The EPA and Texas then filed a complaint against QSA Global by CERCLA, after which QSA Global issued a summary judgment on the grounds of limitation. Although the EPA and Texas admitted that their complaints were filed more than three years after the termination of the deportation operations, they argued that they were entitled to a fair toll because other PRPs had not provided sufficient information in response to requests from 104 (e) that QSA Global had identified as PRP. The court found that, in order to commit the statute of limitations fairly, the applicants must prove that they were scrupulous in their rights, but that “certain exceptional circumstances were in their way,” Halliburton at 21. In this regard, the applicants were not entitled to a fair toll, 1) other PRPs, not QSA Global, allegedly withheld information; At the time of the investigation and 2) the applicants failed to demonstrate that, given the complexity of S. 104`s applications, it was found that any non-identification of QSA Global was an exceptional circumstance or that the EPA and Texas had closely followed the responses received.
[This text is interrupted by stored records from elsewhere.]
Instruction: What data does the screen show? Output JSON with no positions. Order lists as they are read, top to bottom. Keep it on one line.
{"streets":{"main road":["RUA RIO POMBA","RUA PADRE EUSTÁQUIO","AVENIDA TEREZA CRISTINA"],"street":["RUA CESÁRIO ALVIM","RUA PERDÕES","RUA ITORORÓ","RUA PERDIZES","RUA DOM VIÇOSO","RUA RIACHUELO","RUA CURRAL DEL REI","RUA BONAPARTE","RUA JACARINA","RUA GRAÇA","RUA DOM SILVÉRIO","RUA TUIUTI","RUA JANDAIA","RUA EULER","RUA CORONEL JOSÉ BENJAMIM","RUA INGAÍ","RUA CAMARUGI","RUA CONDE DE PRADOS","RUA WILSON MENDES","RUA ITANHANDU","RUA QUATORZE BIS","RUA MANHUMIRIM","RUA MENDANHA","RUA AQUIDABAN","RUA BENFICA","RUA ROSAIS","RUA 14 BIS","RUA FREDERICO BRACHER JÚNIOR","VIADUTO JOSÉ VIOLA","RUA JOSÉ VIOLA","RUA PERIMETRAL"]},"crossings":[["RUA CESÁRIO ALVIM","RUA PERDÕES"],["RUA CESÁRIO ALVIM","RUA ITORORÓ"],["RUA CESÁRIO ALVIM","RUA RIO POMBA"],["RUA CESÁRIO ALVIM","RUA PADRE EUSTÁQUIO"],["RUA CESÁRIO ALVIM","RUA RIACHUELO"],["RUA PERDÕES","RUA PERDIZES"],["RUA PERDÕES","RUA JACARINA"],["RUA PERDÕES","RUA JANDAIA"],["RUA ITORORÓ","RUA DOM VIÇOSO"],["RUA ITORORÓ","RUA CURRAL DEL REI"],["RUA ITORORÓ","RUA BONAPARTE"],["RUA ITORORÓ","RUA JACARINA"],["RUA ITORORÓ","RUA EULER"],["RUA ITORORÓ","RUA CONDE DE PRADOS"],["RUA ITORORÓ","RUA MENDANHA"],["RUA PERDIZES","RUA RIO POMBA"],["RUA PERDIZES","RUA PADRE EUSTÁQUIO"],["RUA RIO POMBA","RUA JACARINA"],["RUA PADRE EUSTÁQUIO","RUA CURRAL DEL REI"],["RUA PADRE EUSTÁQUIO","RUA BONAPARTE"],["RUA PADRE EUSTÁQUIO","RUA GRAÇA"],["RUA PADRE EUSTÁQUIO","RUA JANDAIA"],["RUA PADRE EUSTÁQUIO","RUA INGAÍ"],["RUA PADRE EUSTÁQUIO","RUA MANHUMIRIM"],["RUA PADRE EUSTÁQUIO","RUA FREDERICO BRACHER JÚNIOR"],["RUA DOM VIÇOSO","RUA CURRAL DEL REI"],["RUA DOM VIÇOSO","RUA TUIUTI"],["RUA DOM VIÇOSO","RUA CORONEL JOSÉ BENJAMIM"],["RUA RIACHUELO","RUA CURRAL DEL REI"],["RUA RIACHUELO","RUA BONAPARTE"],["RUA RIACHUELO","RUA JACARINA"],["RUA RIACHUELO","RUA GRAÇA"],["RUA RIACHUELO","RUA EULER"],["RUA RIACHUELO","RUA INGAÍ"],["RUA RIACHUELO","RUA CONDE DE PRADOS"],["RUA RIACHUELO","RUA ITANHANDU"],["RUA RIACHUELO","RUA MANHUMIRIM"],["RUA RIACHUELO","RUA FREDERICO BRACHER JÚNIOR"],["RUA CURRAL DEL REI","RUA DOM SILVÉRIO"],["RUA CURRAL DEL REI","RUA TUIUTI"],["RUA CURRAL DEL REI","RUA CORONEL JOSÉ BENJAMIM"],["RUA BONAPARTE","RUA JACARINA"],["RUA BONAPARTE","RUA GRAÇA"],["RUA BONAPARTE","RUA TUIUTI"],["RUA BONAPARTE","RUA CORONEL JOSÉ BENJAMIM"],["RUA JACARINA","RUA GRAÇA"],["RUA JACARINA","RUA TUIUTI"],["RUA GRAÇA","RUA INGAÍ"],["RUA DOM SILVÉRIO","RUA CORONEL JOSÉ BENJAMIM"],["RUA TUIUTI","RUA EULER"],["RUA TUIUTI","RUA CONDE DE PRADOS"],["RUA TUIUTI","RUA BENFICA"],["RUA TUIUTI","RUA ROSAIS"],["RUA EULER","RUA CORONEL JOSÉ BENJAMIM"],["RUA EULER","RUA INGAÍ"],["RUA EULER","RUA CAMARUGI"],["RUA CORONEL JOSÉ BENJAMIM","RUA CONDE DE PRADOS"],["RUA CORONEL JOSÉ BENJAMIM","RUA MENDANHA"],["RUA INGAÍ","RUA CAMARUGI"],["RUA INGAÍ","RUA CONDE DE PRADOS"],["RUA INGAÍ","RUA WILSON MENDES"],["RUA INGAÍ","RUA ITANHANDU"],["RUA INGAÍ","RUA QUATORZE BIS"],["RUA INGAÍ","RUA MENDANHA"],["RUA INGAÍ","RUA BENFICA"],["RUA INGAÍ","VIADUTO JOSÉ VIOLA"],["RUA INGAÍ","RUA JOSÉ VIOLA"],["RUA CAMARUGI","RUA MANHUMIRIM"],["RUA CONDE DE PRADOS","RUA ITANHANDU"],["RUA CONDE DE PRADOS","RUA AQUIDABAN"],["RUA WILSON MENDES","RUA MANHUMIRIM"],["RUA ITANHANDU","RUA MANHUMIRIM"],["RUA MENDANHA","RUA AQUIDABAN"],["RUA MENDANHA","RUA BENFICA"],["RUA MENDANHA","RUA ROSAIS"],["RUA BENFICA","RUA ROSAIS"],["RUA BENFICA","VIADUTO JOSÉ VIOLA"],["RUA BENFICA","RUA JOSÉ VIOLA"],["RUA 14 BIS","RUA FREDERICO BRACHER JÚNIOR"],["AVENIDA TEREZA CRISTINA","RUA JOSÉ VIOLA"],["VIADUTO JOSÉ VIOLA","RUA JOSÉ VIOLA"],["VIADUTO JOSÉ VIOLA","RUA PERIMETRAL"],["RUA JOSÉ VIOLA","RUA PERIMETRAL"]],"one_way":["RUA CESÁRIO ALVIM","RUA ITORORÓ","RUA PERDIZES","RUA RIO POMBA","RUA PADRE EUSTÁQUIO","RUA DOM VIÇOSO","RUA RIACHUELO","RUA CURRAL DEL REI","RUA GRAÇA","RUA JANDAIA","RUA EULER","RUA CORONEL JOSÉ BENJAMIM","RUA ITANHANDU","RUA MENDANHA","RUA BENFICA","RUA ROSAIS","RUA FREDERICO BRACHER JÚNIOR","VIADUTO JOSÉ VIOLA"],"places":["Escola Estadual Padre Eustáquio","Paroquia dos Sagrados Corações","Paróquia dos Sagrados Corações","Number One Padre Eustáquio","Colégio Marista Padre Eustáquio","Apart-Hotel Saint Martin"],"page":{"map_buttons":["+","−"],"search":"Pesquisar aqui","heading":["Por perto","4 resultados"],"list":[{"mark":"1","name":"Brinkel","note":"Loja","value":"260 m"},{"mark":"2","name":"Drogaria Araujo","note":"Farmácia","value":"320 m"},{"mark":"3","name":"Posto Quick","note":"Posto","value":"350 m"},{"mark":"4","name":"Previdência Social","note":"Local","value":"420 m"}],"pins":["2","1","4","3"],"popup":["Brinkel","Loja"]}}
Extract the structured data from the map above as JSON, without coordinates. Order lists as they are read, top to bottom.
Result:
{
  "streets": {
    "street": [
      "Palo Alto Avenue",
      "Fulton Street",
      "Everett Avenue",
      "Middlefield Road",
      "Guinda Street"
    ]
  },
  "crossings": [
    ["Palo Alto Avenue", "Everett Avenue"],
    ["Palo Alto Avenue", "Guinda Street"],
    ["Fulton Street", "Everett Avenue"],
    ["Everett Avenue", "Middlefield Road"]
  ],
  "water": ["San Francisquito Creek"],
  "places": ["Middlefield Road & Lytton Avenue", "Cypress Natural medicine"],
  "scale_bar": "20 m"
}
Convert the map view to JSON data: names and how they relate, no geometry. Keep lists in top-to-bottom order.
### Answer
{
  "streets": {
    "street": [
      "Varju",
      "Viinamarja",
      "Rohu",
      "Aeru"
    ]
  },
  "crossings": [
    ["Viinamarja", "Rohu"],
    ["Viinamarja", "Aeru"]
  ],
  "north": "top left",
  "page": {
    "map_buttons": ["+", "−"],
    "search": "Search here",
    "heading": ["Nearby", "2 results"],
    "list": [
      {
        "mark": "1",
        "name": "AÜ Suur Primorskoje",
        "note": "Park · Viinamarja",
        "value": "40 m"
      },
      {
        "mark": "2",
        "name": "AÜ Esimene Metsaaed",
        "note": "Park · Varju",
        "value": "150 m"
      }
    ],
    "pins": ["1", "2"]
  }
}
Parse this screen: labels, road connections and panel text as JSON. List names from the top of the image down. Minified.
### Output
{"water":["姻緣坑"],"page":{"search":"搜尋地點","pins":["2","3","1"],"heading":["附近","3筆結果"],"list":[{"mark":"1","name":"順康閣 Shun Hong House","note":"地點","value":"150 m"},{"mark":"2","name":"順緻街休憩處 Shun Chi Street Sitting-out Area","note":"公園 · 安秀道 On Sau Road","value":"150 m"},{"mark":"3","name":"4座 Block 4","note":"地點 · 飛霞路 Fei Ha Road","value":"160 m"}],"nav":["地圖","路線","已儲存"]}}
As a result, U.S. EPA and Texas U.S. EPA and Texas cost recovery claims against QSA Global were prescribed. With respect to these applicants` claims against another PRP-NL– – which were also filed more than three years after the removal was closed, the EPA relied on agreements signed by NL that would have mortgaged the implementation of the statute of limitations until after the complaint was filed. Nl submitted that: 1) la CERCLA`s three-year limitation provision, No. 113 (g) (2) (A), contains a judicial requirement that cannot be renewed by convention; 2) the agreements were inoperative anyway because they refer to a toll period that began after the expiry of the limitation period.
The Court challenged NL`s two arguments and found, first, that the CERCLA limitation period was not competent, but that it was a positive defence and, therefore, a statement of forgery and waiver, as if by agreement. With respect to NL`s second argument, the Tribunal found a real material question as to when the removal order would be completed, but concluded that the toll agreements were in any event effective, even if they had been signed after the limitation period had expired. Id. at 50. The State of Texas has also raised costs recovery actions against QSA Global and NL under the Texas Solid Waste Disposal Act (“TSWDA”), a CERCLA-type law. The court found that Texas` claims were not prescribed by laches or a prescribed Texas statute of limitations.